ApeRAG
ApeRAG copied to clipboard
[Improvement] Improve Collection Deletion: Handle Document Source Files Cleanup and Resource Hierarchy Management
Current Behavior
When a collection is deleted:
- The collection is marked as DELETED in the database
- A
collection_delete_taskis triggered asynchronously - The collection's quota is released
- However, the source files of documents within the collection remain in storage (either local
.objectsdirectory or object storage like S3) - This leads to accumulating storage usage over time as these orphaned files are never cleaned up
Problem Impact
- Wasted Storage Space: Orphaned document files accumulate in storage
- Cost Implications: For cloud storage (S3), this means unnecessary ongoing storage costs
- Resource Management: Lack of clear cleanup strategy for hierarchical resources
- Potential Compliance Issues: Retaining user data that should have been deleted
Proposed Solutions
Approach 1: Synchronous Cascade Delete
Delete all child resources (documents, indexes, files) within the same transaction as the collection deletion.
Pros:
- Immediate consistency
- Simpler to reason about
- ACID compliance
Cons:
- Long-running transactions
- Potential timeout issues
- Higher failure risk
- Blocks the user request
Approach 2: Asynchronous Staged Deletion (Recommended)
Enhance the existing collection_delete_task to handle document cleanup in stages:
- Stage 1: Mark collection as DELETED (current behavior)
- Stage 2: Mark all documents as DELETED
- Stage 3: Delete document indexes
- Stage 4: Clean up source files
- Stage 5: Final cleanup of database records
Pros:
- Non-blocking
- Better failure handling
- Progress tracking
- Resource cleanup can be retried
- Scalable to large collections
Cons:
- Temporary inconsistency
- More complex implementation
- Need careful status tracking
Approach 3: Lazy Cleanup with Background Job
Keep current deletion behavior but add a periodic cleanup job:
- Mark resources as DELETED (current behavior)

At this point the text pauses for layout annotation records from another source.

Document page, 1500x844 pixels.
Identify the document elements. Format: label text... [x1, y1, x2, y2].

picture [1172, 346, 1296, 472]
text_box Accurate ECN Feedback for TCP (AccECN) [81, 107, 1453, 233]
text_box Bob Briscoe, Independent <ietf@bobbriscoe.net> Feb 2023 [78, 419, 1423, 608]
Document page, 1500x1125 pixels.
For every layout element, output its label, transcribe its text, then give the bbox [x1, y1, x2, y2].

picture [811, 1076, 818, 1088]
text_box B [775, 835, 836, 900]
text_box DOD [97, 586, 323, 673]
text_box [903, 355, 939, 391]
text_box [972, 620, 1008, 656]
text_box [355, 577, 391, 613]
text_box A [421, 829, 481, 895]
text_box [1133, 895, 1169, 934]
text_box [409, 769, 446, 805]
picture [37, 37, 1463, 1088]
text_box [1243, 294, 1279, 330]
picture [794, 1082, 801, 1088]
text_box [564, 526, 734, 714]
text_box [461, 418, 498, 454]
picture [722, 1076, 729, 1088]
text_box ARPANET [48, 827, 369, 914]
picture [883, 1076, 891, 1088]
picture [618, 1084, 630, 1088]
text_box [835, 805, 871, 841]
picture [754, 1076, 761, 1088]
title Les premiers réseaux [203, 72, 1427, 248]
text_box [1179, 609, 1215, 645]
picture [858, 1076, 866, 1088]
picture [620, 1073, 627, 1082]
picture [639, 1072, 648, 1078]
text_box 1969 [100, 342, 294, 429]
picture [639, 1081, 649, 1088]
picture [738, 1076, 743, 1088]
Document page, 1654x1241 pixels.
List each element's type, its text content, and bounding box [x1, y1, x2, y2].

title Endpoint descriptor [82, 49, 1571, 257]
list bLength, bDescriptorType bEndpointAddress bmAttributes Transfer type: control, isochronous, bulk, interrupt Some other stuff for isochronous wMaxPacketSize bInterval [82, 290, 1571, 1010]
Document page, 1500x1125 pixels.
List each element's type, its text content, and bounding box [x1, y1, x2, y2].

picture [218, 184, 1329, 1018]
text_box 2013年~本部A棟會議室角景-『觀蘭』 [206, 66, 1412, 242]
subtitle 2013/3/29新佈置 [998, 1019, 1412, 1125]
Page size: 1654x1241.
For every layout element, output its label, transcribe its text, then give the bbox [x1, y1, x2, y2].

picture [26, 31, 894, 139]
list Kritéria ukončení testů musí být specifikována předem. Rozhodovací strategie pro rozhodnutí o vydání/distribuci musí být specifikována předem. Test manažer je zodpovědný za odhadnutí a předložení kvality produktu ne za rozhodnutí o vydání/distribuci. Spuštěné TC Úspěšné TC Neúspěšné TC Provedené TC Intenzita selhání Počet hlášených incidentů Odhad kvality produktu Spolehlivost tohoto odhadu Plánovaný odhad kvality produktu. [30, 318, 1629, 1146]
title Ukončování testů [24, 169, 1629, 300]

- Run periodic job to find and clean up orphaned files
- Use timestamp-based cleanup strategy
Pros:
- Simple implementation
- Low impact on main operations
- Can batch cleanup operations
Cons:
- Delayed cleanup
- Resources held longer than necessary
- More complex monitoring needed
Implementation Details (for Approach 2)
- Enhance
collection_delete_task:
@app.task(bind=True)
def collection_delete_task(self, collection_id: str) -> Any:
# Stage 1: Current collection deletion logic
# Stage 2: Get all documents and mark as deleted
documents = document_service.get_collection_documents(collection_id)
for doc in documents:
document_service.delete_document(doc.user, collection_id, doc.id)
# Stage 3 & 4: Delete indexes and source files (handled by delete_document)
# Stage 5: Final cleanup
cleanup_collection_records(collection_id)
- Add status tracking for deletion stages
- Implement retry mechanisms for each stage
- Add monitoring and logging for cleanup progress
Questions to Consider
-
Consistency Requirements:
- How strict should the consistency between collection and document status be?
- Should we allow querying deleted collections/documents during deletion?
-
Recovery Strategy:
- How to handle partial failures during deletion?
- Should we implement an "undelete" feature within a time window?
-
Performance Impact:
- How to handle deletion of large collections?
- Should we implement batching for large deletions?
-
Compliance:
- Are there regulatory requirements for data deletion timing?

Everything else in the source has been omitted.